• _Given records_:
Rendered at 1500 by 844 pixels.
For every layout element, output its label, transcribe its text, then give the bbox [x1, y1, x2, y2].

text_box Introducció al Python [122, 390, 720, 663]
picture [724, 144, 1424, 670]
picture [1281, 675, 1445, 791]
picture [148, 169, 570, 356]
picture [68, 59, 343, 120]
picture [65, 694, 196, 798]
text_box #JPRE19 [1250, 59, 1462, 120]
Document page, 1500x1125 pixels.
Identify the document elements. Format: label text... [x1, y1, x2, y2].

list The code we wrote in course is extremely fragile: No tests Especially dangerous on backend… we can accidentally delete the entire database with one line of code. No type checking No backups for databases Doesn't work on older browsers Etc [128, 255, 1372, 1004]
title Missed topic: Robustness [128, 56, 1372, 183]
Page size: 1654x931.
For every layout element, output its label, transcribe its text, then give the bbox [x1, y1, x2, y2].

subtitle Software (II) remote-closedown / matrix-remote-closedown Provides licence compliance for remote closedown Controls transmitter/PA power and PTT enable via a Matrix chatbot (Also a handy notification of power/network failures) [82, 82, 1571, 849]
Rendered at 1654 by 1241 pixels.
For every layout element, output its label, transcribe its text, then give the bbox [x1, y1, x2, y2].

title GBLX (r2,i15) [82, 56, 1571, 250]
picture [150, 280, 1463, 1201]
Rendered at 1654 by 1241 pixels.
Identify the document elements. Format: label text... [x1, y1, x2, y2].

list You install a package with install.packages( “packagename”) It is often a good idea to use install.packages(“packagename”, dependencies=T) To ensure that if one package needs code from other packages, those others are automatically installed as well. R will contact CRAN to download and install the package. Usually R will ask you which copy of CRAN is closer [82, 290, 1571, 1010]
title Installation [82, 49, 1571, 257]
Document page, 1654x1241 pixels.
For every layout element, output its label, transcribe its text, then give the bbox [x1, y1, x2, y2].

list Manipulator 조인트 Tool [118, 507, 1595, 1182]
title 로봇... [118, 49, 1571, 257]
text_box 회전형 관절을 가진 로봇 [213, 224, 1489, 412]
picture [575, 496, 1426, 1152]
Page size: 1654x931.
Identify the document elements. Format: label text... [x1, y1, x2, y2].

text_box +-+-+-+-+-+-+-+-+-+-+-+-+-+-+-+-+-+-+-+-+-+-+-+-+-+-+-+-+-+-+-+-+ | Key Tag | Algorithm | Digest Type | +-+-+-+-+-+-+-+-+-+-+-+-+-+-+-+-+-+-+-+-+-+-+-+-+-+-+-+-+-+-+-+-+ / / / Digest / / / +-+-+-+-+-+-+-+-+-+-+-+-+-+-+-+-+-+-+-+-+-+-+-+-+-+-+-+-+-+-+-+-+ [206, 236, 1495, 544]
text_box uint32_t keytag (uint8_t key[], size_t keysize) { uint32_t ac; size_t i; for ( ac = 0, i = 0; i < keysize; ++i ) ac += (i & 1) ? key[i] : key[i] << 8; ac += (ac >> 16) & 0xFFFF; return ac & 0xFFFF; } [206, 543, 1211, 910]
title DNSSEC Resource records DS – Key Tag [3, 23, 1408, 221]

• _Prompt_: Rewrite all the records above with every "Rendered at" renamed to "Displayed at", leaving everything else unchanged.

• _Result of this exercise_:
Displayed at 1500 by 844 pixels.
For every layout element, output its label, transcribe its text, then give the bbox [x1, y1, x2, y2].

text_box Introducció al Python [122, 390, 720, 663]
picture [724, 144, 1424, 670]
picture [1281, 675, 1445, 791]
picture [148, 169, 570, 356]
picture [68, 59, 343, 120]
picture [65, 694, 196, 798]
text_box #JPRE19 [1250, 59, 1462, 120]
Document page, 1500x1125 pixels.
Identify the document elements. Format: label text... [x1, y1, x2, y2].

list The code we wrote in course is extremely fragile: No tests Especially dangerous on backend… we can accidentally delete the entire database with one line of code. No type checking No backups for databases Doesn't work on older browsers Etc [128, 255, 1372, 1004]
title Missed topic: Robustness [128, 56, 1372, 183]
Page size: 1654x931.
For every layout element, output its label, transcribe its text, then give the bbox [x1, y1, x2, y2].

subtitle Software (II) remote-closedown / matrix-remote-closedown Provides licence compliance for remote closedown Controls transmitter/PA power and PTT enable via a Matrix chatbot (Also a handy notification of power/network failures) [82, 82, 1571, 849]
Displayed at 1654 by 1241 pixels.
For every layout element, output its label, transcribe its text, then give the bbox [x1, y1, x2, y2].

title GBLX (r2,i15) [82, 56, 1571, 250]
picture [150, 280, 1463, 1201]
Displayed at 1654 by 1241 pixels.
Identify the document elements. Format: label text... [x1, y1, x2, y2].

list You install a package with install.packages( “packagename”) It is often a good idea to use install.packages(“packagename”, dependencies=T) To ensure that if one package needs code from other packages, those others are automatically installed as well. R will contact CRAN to download and install the package. Usually R will ask you which copy of CRAN is closer [82, 290, 1571, 1010]
title Installation [82, 49, 1571, 257]
Document page, 1654x1241 pixels.
For every layout element, output its label, transcribe its text, then give the bbox [x1, y1, x2, y2].

list Manipulator 조인트 Tool [118, 507, 1595, 1182]
title 로봇... [118, 49, 1571, 257]
text_box 회전형 관절을 가진 로봇 [213, 224, 1489, 412]
picture [575, 496, 1426, 1152]
Page size: 1654x931.
Identify the document elements. Format: label text... [x1, y1, x2, y2].

text_box +-+-+-+-+-+-+-+-+-+-+-+-+-+-+-+-+-+-+-+-+-+-+-+-+-+-+-+-+-+-+-+-+ | Key Tag | Algorithm | Digest Type | +-+-+-+-+-+-+-+-+-+-+-+-+-+-+-+-+-+-+-+-+-+-+-+-+-+-+-+-+-+-+-+-+ / / / Digest / / / +-+-+-+-+-+-+-+-+-+-+-+-+-+-+-+-+-+-+-+-+-+-+-+-+-+-+-+-+-+-+-+-+ [206, 236, 1495, 544]
text_box uint32_t keytag (uint8_t key[], size_t keysize) { uint32_t ac; size_t i; for ( ac = 0, i = 0; i < keysize; ++i ) ac += (i & 1) ? key[i] : key[i] << 8; ac += (ac >> 16) & 0xFFFF; return ac & 0xFFFF; } [206, 543, 1211, 910]
title DNSSEC Resource records DS – Key Tag [3, 23, 1408, 221]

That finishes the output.